═══ DATASET RECORDS

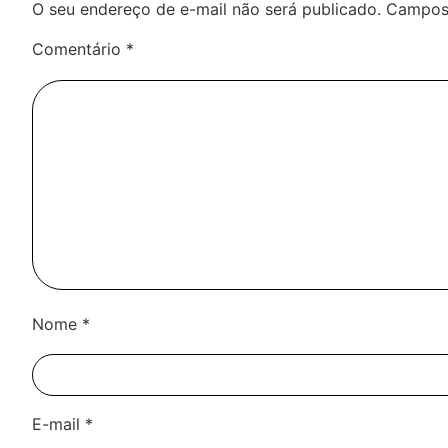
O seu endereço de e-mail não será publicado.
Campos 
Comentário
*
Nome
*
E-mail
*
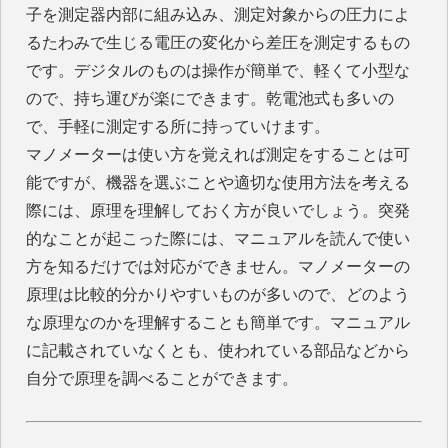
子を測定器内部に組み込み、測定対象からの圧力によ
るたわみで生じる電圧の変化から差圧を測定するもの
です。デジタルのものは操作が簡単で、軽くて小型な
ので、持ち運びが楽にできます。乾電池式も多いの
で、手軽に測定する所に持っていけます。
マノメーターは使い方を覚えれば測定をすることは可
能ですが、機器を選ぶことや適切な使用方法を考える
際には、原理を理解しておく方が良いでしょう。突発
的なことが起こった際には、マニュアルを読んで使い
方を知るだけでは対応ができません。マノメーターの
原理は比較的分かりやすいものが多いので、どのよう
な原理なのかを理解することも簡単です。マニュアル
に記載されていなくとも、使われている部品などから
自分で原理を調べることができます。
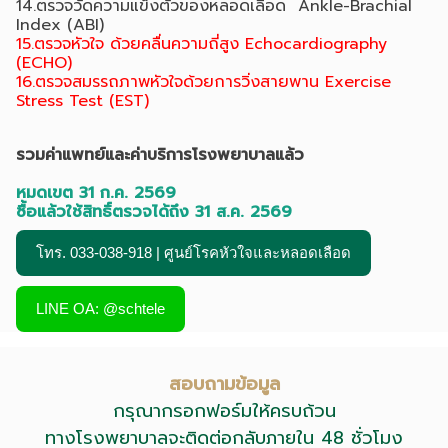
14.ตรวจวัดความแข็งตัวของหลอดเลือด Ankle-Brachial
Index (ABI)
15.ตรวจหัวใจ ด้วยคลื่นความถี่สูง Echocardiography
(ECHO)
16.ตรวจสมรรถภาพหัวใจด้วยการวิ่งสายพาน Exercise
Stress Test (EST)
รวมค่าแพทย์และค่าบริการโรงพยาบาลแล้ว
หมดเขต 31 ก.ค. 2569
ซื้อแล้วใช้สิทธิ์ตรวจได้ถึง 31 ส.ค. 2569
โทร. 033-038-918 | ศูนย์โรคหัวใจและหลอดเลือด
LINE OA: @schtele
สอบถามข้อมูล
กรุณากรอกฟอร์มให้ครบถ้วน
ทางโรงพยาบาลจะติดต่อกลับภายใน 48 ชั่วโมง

══════
═══ DATASET RECORDS

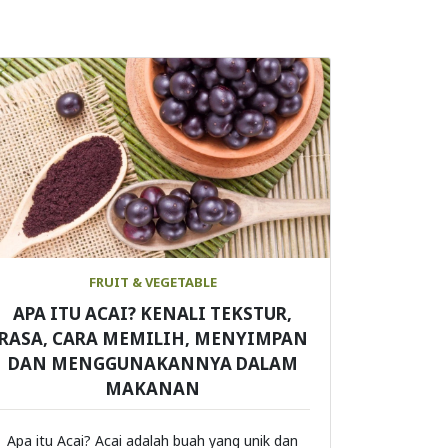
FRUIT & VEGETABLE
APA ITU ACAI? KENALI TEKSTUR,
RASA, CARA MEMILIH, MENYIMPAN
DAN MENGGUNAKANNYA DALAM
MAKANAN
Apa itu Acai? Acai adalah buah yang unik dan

══════

Rewrite the rows starting at the line containing "O seu endereço de e-mail não será publicado." and ending at the line containing "自分で原理を調べることができます。", replacing "マノメーター" with "差圧計" wherever it occurs and keeping everything else unchanged. Leave the pictures out of your answer.

→ **RESULT OF THE EXERCISE**:
O seu endereço de e-mail não será publicado.
Campos 
Comentário
*
Nome
*
E-mail
*
子を測定器内部に組み込み、測定対象からの圧力によ
るたわみで生じる電圧の変化から差圧を測定するもの
です。デジタルのものは操作が簡単で、軽くて小型な
ので、持ち運びが楽にできます。乾電池式も多いの
で、手軽に測定する所に持っていけます。
差圧計は使い方を覚えれば測定をすることは可
能ですが、機器を選ぶことや適切な使用方法を考える
際には、原理を理解しておく方が良いでしょう。突発
的なことが起こった際には、マニュアルを読んで使い
方を知るだけでは対応ができません。差圧計の
原理は比較的分かりやすいものが多いので、どのよう
な原理なのかを理解することも簡単です。マニュアル
に記載されていなくとも、使われている部品などから
自分で原理を調べることができます。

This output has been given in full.